Es interesante hacer algunas pruebas, aunque sea en la impresora de casa, con el tamaño y las proporciones, para comprobar que el tipo de letra es correcto y demás. Compararlo con libros convencionales también ayuda a hacerse una idea si está bien, mal, falta alguna cosa, sobra, etc.

Y, aún así, hay errores que solo veremos cuando tengamos el libro de papel en nuestras manos.

Agh.

Para hacer el cambio WORD-PDF, yo he encontrado muy útil la herramienta de OpenOffice (más que la opción que te viene con versiones modernas del WORD). El problema es que cuando lo guardas en su formato (ODT, apropiado) se come la opción “Secciones” de WORD y desaparecen los números de página, aún no sé cómo solucionarlo, así que solo lo uso para cambiar la extensión.

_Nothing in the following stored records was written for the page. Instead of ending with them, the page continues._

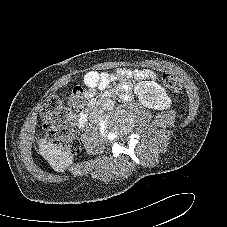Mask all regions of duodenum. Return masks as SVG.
Instances as JSON below:
<instances>
[{
  "instance_id": "1",
  "label": "duodenum",
  "mask_w": 227,
  "mask_h": 227,
  "mask_svg": "<svg viewBox=\"0 0 227 227\" xmlns=\"http://www.w3.org/2000/svg\"><path fill=\"white\" fill-rule=\"evenodd\" d=\"M96 105H97L96 103H93L90 106V108L86 109L85 111H83L80 114V116L77 120V124H78L79 128H84L86 126V124L88 122L89 114H90L91 110L96 107Z\"/></svg>"
}]
</instances>
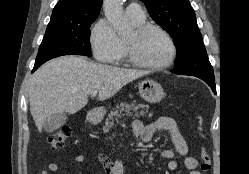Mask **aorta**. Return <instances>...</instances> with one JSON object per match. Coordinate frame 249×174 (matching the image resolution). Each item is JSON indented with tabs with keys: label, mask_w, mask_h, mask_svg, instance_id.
Here are the masks:
<instances>
[{
	"label": "aorta",
	"mask_w": 249,
	"mask_h": 174,
	"mask_svg": "<svg viewBox=\"0 0 249 174\" xmlns=\"http://www.w3.org/2000/svg\"><path fill=\"white\" fill-rule=\"evenodd\" d=\"M123 0H104L103 9L106 18L119 35L129 31V24L122 8Z\"/></svg>",
	"instance_id": "obj_1"
}]
</instances>
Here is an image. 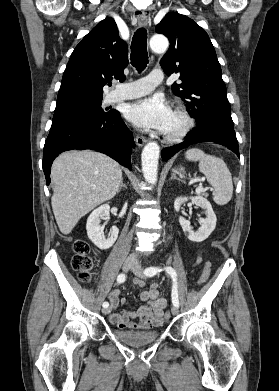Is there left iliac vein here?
<instances>
[{
    "label": "left iliac vein",
    "mask_w": 279,
    "mask_h": 391,
    "mask_svg": "<svg viewBox=\"0 0 279 391\" xmlns=\"http://www.w3.org/2000/svg\"><path fill=\"white\" fill-rule=\"evenodd\" d=\"M132 272L137 276V277H140V278H145L144 276V273H143V268L141 267V265L138 263V262H135L133 267L131 268ZM171 313L172 315H177L179 313V309L178 307L176 306H173L171 308Z\"/></svg>",
    "instance_id": "obj_1"
}]
</instances>
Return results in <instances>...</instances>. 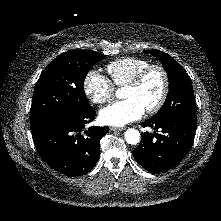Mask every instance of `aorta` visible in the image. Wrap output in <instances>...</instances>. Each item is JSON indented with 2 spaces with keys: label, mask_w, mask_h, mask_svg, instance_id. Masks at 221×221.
Wrapping results in <instances>:
<instances>
[{
  "label": "aorta",
  "mask_w": 221,
  "mask_h": 221,
  "mask_svg": "<svg viewBox=\"0 0 221 221\" xmlns=\"http://www.w3.org/2000/svg\"><path fill=\"white\" fill-rule=\"evenodd\" d=\"M116 96L120 97V90L116 91ZM124 138L128 144L135 145L140 141V133L138 130L130 128L126 130Z\"/></svg>",
  "instance_id": "1"
}]
</instances>
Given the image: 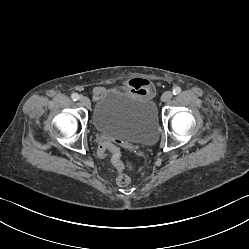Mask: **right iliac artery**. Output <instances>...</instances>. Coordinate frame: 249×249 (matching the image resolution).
Returning <instances> with one entry per match:
<instances>
[{
  "mask_svg": "<svg viewBox=\"0 0 249 249\" xmlns=\"http://www.w3.org/2000/svg\"><path fill=\"white\" fill-rule=\"evenodd\" d=\"M71 98H72L74 101H77V100L80 99V95L77 94V93H73V94L71 95Z\"/></svg>",
  "mask_w": 249,
  "mask_h": 249,
  "instance_id": "1",
  "label": "right iliac artery"
}]
</instances>
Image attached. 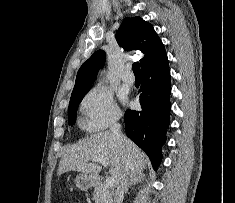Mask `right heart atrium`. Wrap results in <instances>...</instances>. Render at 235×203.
<instances>
[{
    "label": "right heart atrium",
    "mask_w": 235,
    "mask_h": 203,
    "mask_svg": "<svg viewBox=\"0 0 235 203\" xmlns=\"http://www.w3.org/2000/svg\"><path fill=\"white\" fill-rule=\"evenodd\" d=\"M80 109L84 115V125L90 131L103 130L121 117L112 92L101 84L95 85L86 93Z\"/></svg>",
    "instance_id": "d8ad5b80"
}]
</instances>
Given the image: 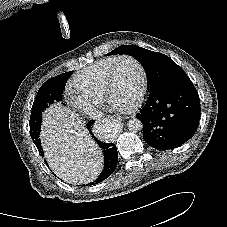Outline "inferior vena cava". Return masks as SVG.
Listing matches in <instances>:
<instances>
[{
    "mask_svg": "<svg viewBox=\"0 0 227 227\" xmlns=\"http://www.w3.org/2000/svg\"><path fill=\"white\" fill-rule=\"evenodd\" d=\"M86 114L89 116L90 119H94V120H97L99 119L100 117H102V112L99 111L98 109L96 108H91L89 109Z\"/></svg>",
    "mask_w": 227,
    "mask_h": 227,
    "instance_id": "1",
    "label": "inferior vena cava"
}]
</instances>
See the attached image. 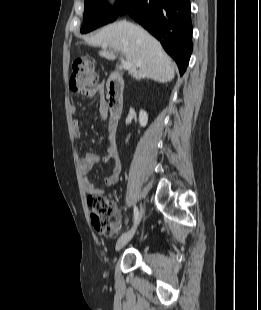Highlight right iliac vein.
<instances>
[{"label":"right iliac vein","mask_w":261,"mask_h":310,"mask_svg":"<svg viewBox=\"0 0 261 310\" xmlns=\"http://www.w3.org/2000/svg\"><path fill=\"white\" fill-rule=\"evenodd\" d=\"M142 214H143V206L141 205L140 217L138 218V221H137L136 224L139 223ZM135 230H136V227H135L133 230H131V231H129V232L123 234V235L118 239V241H117V243H116V251L121 250V249L131 240V238L133 237V235H134V233H135Z\"/></svg>","instance_id":"right-iliac-vein-1"}]
</instances>
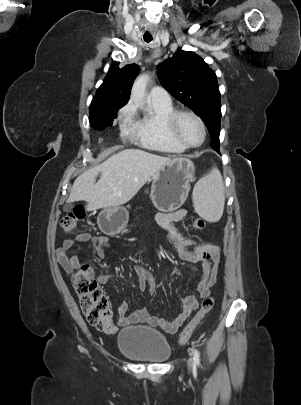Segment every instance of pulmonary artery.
Instances as JSON below:
<instances>
[{
  "instance_id": "pulmonary-artery-1",
  "label": "pulmonary artery",
  "mask_w": 301,
  "mask_h": 405,
  "mask_svg": "<svg viewBox=\"0 0 301 405\" xmlns=\"http://www.w3.org/2000/svg\"><path fill=\"white\" fill-rule=\"evenodd\" d=\"M149 100L150 102L164 106L171 105V98L169 93L160 86H155L151 89L149 93Z\"/></svg>"
}]
</instances>
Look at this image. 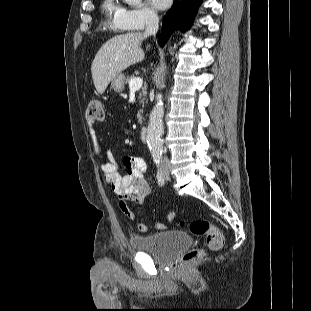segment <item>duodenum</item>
Returning <instances> with one entry per match:
<instances>
[{"mask_svg": "<svg viewBox=\"0 0 311 311\" xmlns=\"http://www.w3.org/2000/svg\"><path fill=\"white\" fill-rule=\"evenodd\" d=\"M139 134H140L141 140L143 142H146L147 138H148V128L146 126L141 127L140 131H139Z\"/></svg>", "mask_w": 311, "mask_h": 311, "instance_id": "duodenum-1", "label": "duodenum"}]
</instances>
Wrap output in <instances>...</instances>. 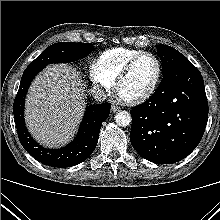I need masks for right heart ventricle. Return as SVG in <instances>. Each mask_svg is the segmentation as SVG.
<instances>
[{"mask_svg": "<svg viewBox=\"0 0 220 220\" xmlns=\"http://www.w3.org/2000/svg\"><path fill=\"white\" fill-rule=\"evenodd\" d=\"M139 52H141V50L125 47L108 49L100 54L97 64L103 75L110 82L114 83L125 64Z\"/></svg>", "mask_w": 220, "mask_h": 220, "instance_id": "obj_1", "label": "right heart ventricle"}]
</instances>
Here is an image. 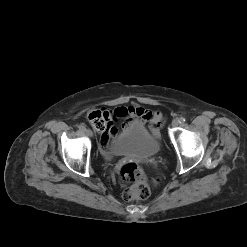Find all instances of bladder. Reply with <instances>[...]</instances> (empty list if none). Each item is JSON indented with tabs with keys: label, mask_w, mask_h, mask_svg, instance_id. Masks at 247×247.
<instances>
[{
	"label": "bladder",
	"mask_w": 247,
	"mask_h": 247,
	"mask_svg": "<svg viewBox=\"0 0 247 247\" xmlns=\"http://www.w3.org/2000/svg\"><path fill=\"white\" fill-rule=\"evenodd\" d=\"M160 149L159 141L141 125H132L116 135L108 151L115 156H153Z\"/></svg>",
	"instance_id": "bladder-1"
}]
</instances>
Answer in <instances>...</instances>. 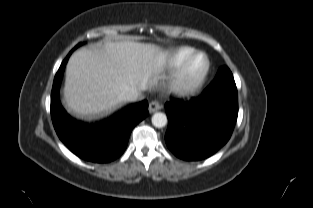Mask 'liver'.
I'll use <instances>...</instances> for the list:
<instances>
[{
  "label": "liver",
  "mask_w": 313,
  "mask_h": 208,
  "mask_svg": "<svg viewBox=\"0 0 313 208\" xmlns=\"http://www.w3.org/2000/svg\"><path fill=\"white\" fill-rule=\"evenodd\" d=\"M166 59L160 47L129 40L78 50L66 67L64 101L82 117L108 114L121 104L120 94L127 88L141 92L153 85Z\"/></svg>",
  "instance_id": "liver-1"
}]
</instances>
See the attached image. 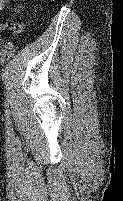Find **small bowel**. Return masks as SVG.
Here are the masks:
<instances>
[{
    "instance_id": "obj_1",
    "label": "small bowel",
    "mask_w": 123,
    "mask_h": 201,
    "mask_svg": "<svg viewBox=\"0 0 123 201\" xmlns=\"http://www.w3.org/2000/svg\"><path fill=\"white\" fill-rule=\"evenodd\" d=\"M7 2L8 0H0V10ZM4 30H10L14 36H18L23 30V25L19 22L0 23V32Z\"/></svg>"
}]
</instances>
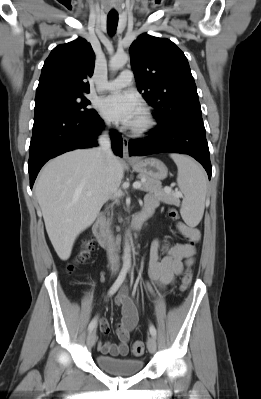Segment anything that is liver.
Returning <instances> with one entry per match:
<instances>
[{
  "mask_svg": "<svg viewBox=\"0 0 261 399\" xmlns=\"http://www.w3.org/2000/svg\"><path fill=\"white\" fill-rule=\"evenodd\" d=\"M123 176L120 159L113 155L107 161L98 148L65 153L44 166L35 195L49 239L61 260L70 257L76 238L95 221Z\"/></svg>",
  "mask_w": 261,
  "mask_h": 399,
  "instance_id": "liver-1",
  "label": "liver"
}]
</instances>
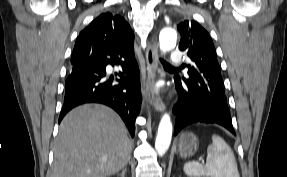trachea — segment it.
Listing matches in <instances>:
<instances>
[{"instance_id":"1","label":"trachea","mask_w":287,"mask_h":177,"mask_svg":"<svg viewBox=\"0 0 287 177\" xmlns=\"http://www.w3.org/2000/svg\"><path fill=\"white\" fill-rule=\"evenodd\" d=\"M161 63L166 66V67H171L170 64H168L167 62H165L163 59H160Z\"/></svg>"}]
</instances>
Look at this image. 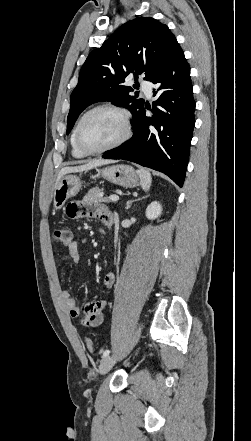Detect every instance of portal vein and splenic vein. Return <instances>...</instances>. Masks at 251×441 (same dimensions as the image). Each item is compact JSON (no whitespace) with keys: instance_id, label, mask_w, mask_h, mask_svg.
Segmentation results:
<instances>
[{"instance_id":"obj_1","label":"portal vein and splenic vein","mask_w":251,"mask_h":441,"mask_svg":"<svg viewBox=\"0 0 251 441\" xmlns=\"http://www.w3.org/2000/svg\"><path fill=\"white\" fill-rule=\"evenodd\" d=\"M109 199L113 202H117L119 200V197L117 195H110Z\"/></svg>"}]
</instances>
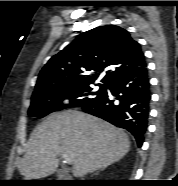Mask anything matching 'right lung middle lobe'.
<instances>
[{"mask_svg": "<svg viewBox=\"0 0 178 186\" xmlns=\"http://www.w3.org/2000/svg\"><path fill=\"white\" fill-rule=\"evenodd\" d=\"M92 84L72 88L48 89L39 91L32 96L29 116L42 118L52 112L71 106H85L101 97L107 84L101 85L97 92L93 91ZM64 99H70V104H63Z\"/></svg>", "mask_w": 178, "mask_h": 186, "instance_id": "right-lung-middle-lobe-1", "label": "right lung middle lobe"}]
</instances>
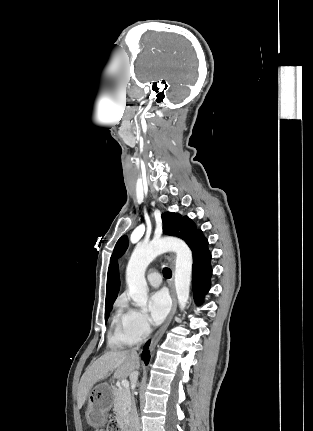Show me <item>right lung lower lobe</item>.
Instances as JSON below:
<instances>
[{"label": "right lung lower lobe", "mask_w": 313, "mask_h": 431, "mask_svg": "<svg viewBox=\"0 0 313 431\" xmlns=\"http://www.w3.org/2000/svg\"><path fill=\"white\" fill-rule=\"evenodd\" d=\"M149 344H150V341H148V342L145 344V346H144V348H143V352H142V359H143V361L145 362V364H148L149 359H150V352H149V350H148Z\"/></svg>", "instance_id": "1"}]
</instances>
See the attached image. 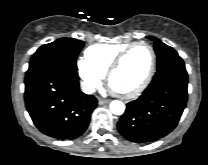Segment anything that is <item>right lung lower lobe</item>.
<instances>
[{"instance_id": "98d812e1", "label": "right lung lower lobe", "mask_w": 208, "mask_h": 165, "mask_svg": "<svg viewBox=\"0 0 208 165\" xmlns=\"http://www.w3.org/2000/svg\"><path fill=\"white\" fill-rule=\"evenodd\" d=\"M24 97L34 125L57 139H75L83 134L97 106L93 95L80 91L76 69L60 62L28 71Z\"/></svg>"}]
</instances>
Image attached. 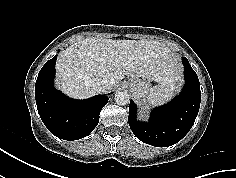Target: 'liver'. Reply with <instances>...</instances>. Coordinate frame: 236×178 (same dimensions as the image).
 Listing matches in <instances>:
<instances>
[{
	"mask_svg": "<svg viewBox=\"0 0 236 178\" xmlns=\"http://www.w3.org/2000/svg\"><path fill=\"white\" fill-rule=\"evenodd\" d=\"M56 85L73 98L84 99L97 93L95 83L107 81L114 88L127 75L161 84H172L179 65L171 50L151 40L87 38L69 46L56 62Z\"/></svg>",
	"mask_w": 236,
	"mask_h": 178,
	"instance_id": "liver-1",
	"label": "liver"
}]
</instances>
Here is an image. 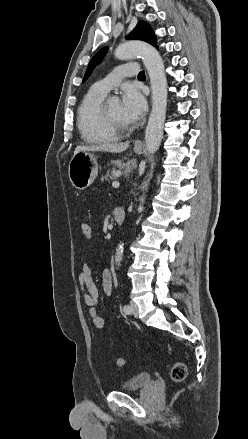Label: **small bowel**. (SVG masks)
Instances as JSON below:
<instances>
[{
  "label": "small bowel",
  "mask_w": 248,
  "mask_h": 439,
  "mask_svg": "<svg viewBox=\"0 0 248 439\" xmlns=\"http://www.w3.org/2000/svg\"><path fill=\"white\" fill-rule=\"evenodd\" d=\"M102 287L107 296L112 295V274L109 268H105L101 273ZM81 292L85 303L89 306V315L96 328L105 326V319L98 314L97 299L99 290L93 281L92 270L88 263H84L78 276Z\"/></svg>",
  "instance_id": "1"
}]
</instances>
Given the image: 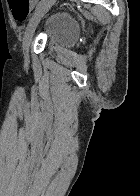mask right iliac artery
<instances>
[{"mask_svg": "<svg viewBox=\"0 0 140 196\" xmlns=\"http://www.w3.org/2000/svg\"><path fill=\"white\" fill-rule=\"evenodd\" d=\"M42 3H39V5L36 8V11L39 9V7L41 6Z\"/></svg>", "mask_w": 140, "mask_h": 196, "instance_id": "82829eb1", "label": "right iliac artery"}]
</instances>
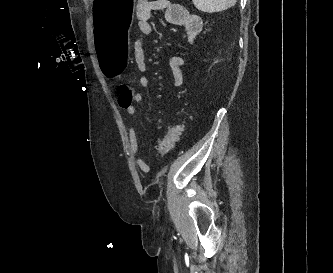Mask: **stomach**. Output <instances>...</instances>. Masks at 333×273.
<instances>
[{
    "mask_svg": "<svg viewBox=\"0 0 333 273\" xmlns=\"http://www.w3.org/2000/svg\"><path fill=\"white\" fill-rule=\"evenodd\" d=\"M134 0H94V32L95 38H128L133 32L135 12ZM128 39H95L94 55L100 65L99 74L125 75L127 65L131 64L128 53Z\"/></svg>",
    "mask_w": 333,
    "mask_h": 273,
    "instance_id": "obj_1",
    "label": "stomach"
}]
</instances>
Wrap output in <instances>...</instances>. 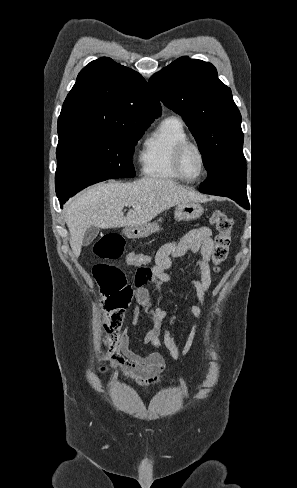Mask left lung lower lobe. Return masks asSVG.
Here are the masks:
<instances>
[{
    "label": "left lung lower lobe",
    "mask_w": 297,
    "mask_h": 488,
    "mask_svg": "<svg viewBox=\"0 0 297 488\" xmlns=\"http://www.w3.org/2000/svg\"><path fill=\"white\" fill-rule=\"evenodd\" d=\"M236 202H237L239 205H241L242 207H245L246 209H248V208H249V203H248V201H242V200L237 199V200H236Z\"/></svg>",
    "instance_id": "1"
}]
</instances>
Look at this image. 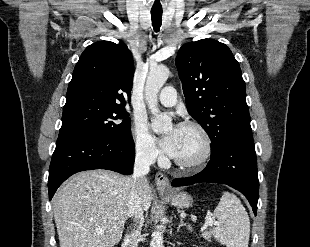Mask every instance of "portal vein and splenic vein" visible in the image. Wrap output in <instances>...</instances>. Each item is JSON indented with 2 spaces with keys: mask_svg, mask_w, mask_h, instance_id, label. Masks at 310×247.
<instances>
[{
  "mask_svg": "<svg viewBox=\"0 0 310 247\" xmlns=\"http://www.w3.org/2000/svg\"><path fill=\"white\" fill-rule=\"evenodd\" d=\"M214 223H216V222H214L211 218H209V225H212ZM96 232H97V234H103L102 230H97Z\"/></svg>",
  "mask_w": 310,
  "mask_h": 247,
  "instance_id": "18ae733b",
  "label": "portal vein and splenic vein"
}]
</instances>
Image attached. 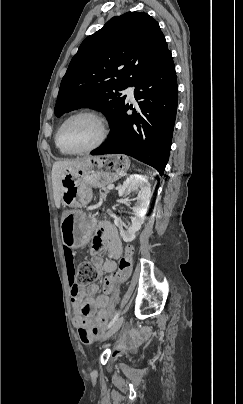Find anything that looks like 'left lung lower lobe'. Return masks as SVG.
Returning a JSON list of instances; mask_svg holds the SVG:
<instances>
[{
	"instance_id": "obj_1",
	"label": "left lung lower lobe",
	"mask_w": 243,
	"mask_h": 404,
	"mask_svg": "<svg viewBox=\"0 0 243 404\" xmlns=\"http://www.w3.org/2000/svg\"><path fill=\"white\" fill-rule=\"evenodd\" d=\"M141 114L127 115L128 105L110 125L106 142L92 155L122 153L151 165L163 175L169 159L178 104V86L171 52L135 84Z\"/></svg>"
}]
</instances>
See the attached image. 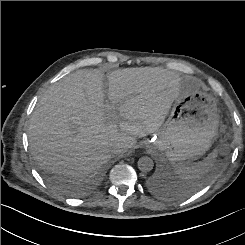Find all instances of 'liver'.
Masks as SVG:
<instances>
[{
    "label": "liver",
    "instance_id": "1",
    "mask_svg": "<svg viewBox=\"0 0 245 245\" xmlns=\"http://www.w3.org/2000/svg\"><path fill=\"white\" fill-rule=\"evenodd\" d=\"M103 77L78 70L43 93L28 127L38 165L72 177L88 175L157 131L181 92L182 78L171 71L125 68L109 74L105 103Z\"/></svg>",
    "mask_w": 245,
    "mask_h": 245
}]
</instances>
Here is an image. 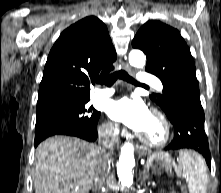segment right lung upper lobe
<instances>
[{"label":"right lung upper lobe","mask_w":221,"mask_h":193,"mask_svg":"<svg viewBox=\"0 0 221 193\" xmlns=\"http://www.w3.org/2000/svg\"><path fill=\"white\" fill-rule=\"evenodd\" d=\"M116 52L105 24L88 16L64 30L53 45L37 104L90 99V84L107 75Z\"/></svg>","instance_id":"1"}]
</instances>
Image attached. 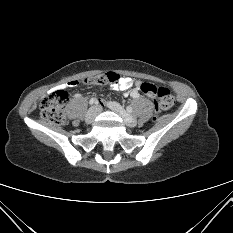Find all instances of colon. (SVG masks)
I'll return each mask as SVG.
<instances>
[{"label":"colon","instance_id":"1","mask_svg":"<svg viewBox=\"0 0 233 233\" xmlns=\"http://www.w3.org/2000/svg\"><path fill=\"white\" fill-rule=\"evenodd\" d=\"M106 73L94 75L85 80L93 85H112V81L107 78ZM118 75V74H117ZM88 84V83H87ZM140 90L148 96L154 98L155 110L162 112L170 109L175 104V98L171 91L166 87H157L150 83H142ZM68 100V94L65 90L52 92L46 95L40 104L41 117L50 123L60 125L65 122L63 107Z\"/></svg>","mask_w":233,"mask_h":233}]
</instances>
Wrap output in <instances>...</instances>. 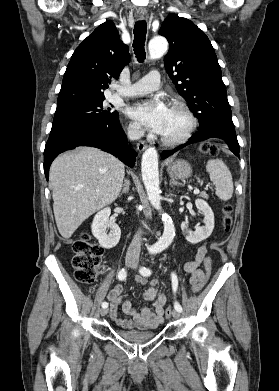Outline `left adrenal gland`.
I'll return each instance as SVG.
<instances>
[{
    "label": "left adrenal gland",
    "instance_id": "1",
    "mask_svg": "<svg viewBox=\"0 0 279 391\" xmlns=\"http://www.w3.org/2000/svg\"><path fill=\"white\" fill-rule=\"evenodd\" d=\"M170 186H180L181 184L179 182H177L172 176H171V180H170Z\"/></svg>",
    "mask_w": 279,
    "mask_h": 391
}]
</instances>
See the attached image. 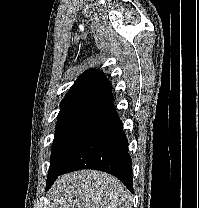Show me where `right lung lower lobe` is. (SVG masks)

Ambas plataformas de publicación te permiten “Ver el Interior” del libro durante el proceso, pero es básicamente el mismo PDF que hemos subido, así que este paso solo me parece importante cuando se sube en un formado diferente al PDF y/o el sistema cambia algo.

Portada

La portada es el mayor quebradero de cabeza. Ambas plataformas tienen la opción de subir la portada por partes: Portada-Lomo-Contraportada, o de una sola pieza. También de hacerla directamente desde cero con la misma herramienta, aunque los diseños básicos que hay son… pues eso, básicos.

En general me gusta más la herramienta de portada de lulu que de bubok, tiene más opciones y se ve con más claridad el diseño. La de bubok es un poco más confusa.

Las dos plataformas tienen plantillas para ayudarte con la maquetación y que no se corte nada relevante al imprimir. Esto es muy importante con el lomo, dependiendo del formato elegido y del número final de páginas, el lomo será más o menos grueso, por lo que tenemos que tenerlo en cuenta si queremos diseñar la portada de una vez, incluso si la diseñamos por trozos es importante. Por eso es mejor subir el texto primero y ver el grosor que nos da la herramienta (aunque tienen calculadoras para medirlo antes, pero, por si acaso, verificarlo), antes de hacer la portada definitiva.

Diferencias

La diferencia que a mí me ha parecido más importante es la del ISBN. En lulu si registras el libro bajo su sello, el ISBN es gratis y prácticamente automático al elegirlo (te da la opción de hacerlo según vas siguiendo los pasos de la plataforma de edición).

En bubok tienes que pagarlo y te lo envían por correo electrónico unos días después, así que es cosa tuya incluirlo en los datos del libro.

Sobre el ISBN advertir también que es único para cada formato, este es un detalle que no consideré bien. Básicamente, el ISBN deberíamos elegirlo cuando estemos seguros completamente del formato que vamos a usar (número páginas, encuadernado, información básica, etc.) y lo hayamos seleccionado y dejemos todo casi listo para imprimir, porque si no nos pueden salir errores raros como número de páginas incorrecto (este fue mío, aunque no lo termino de entender). En lulu no es una tragedia, pero en bubok te cobran.

Otro detalle del ISBN, después de que lo tengáis, hay que actualizar otra vez el texto y la portada para incluirlo. Es un poco petardo esto de tener que reactualizarlo todo cuando está ya está casi listo, pero es lo que hay.

Consejo final

Las dos plataformas dan la opción de mantener los proyectos privados. De modo que recomiendo subir textos para hacer pruebas y familiarizarnos con el entorno antes de trabajar en serio con sus herramientas, es bueno saber qué nos van a pedir para tenerlo preparado de antemano (como resumen de la obra, palabras clave, etc.) en vez de ir paso a paso. El paso a paso no solo puede ralentizarnos,  cuando un proyecto va lento se acaban cambiando cosas, y entonces tenemos que ir rehaciendo los datos que habíamos metido anteriormente y el riesgo de cometer errores aumenta.

Saber lo que nos van a pedir y tenerlo preparado ayuda para que quede más coherente y quita carga a la larga. Así que es bueno jugar un rato con las plataformas antes de ponerse a trabajar en ellas.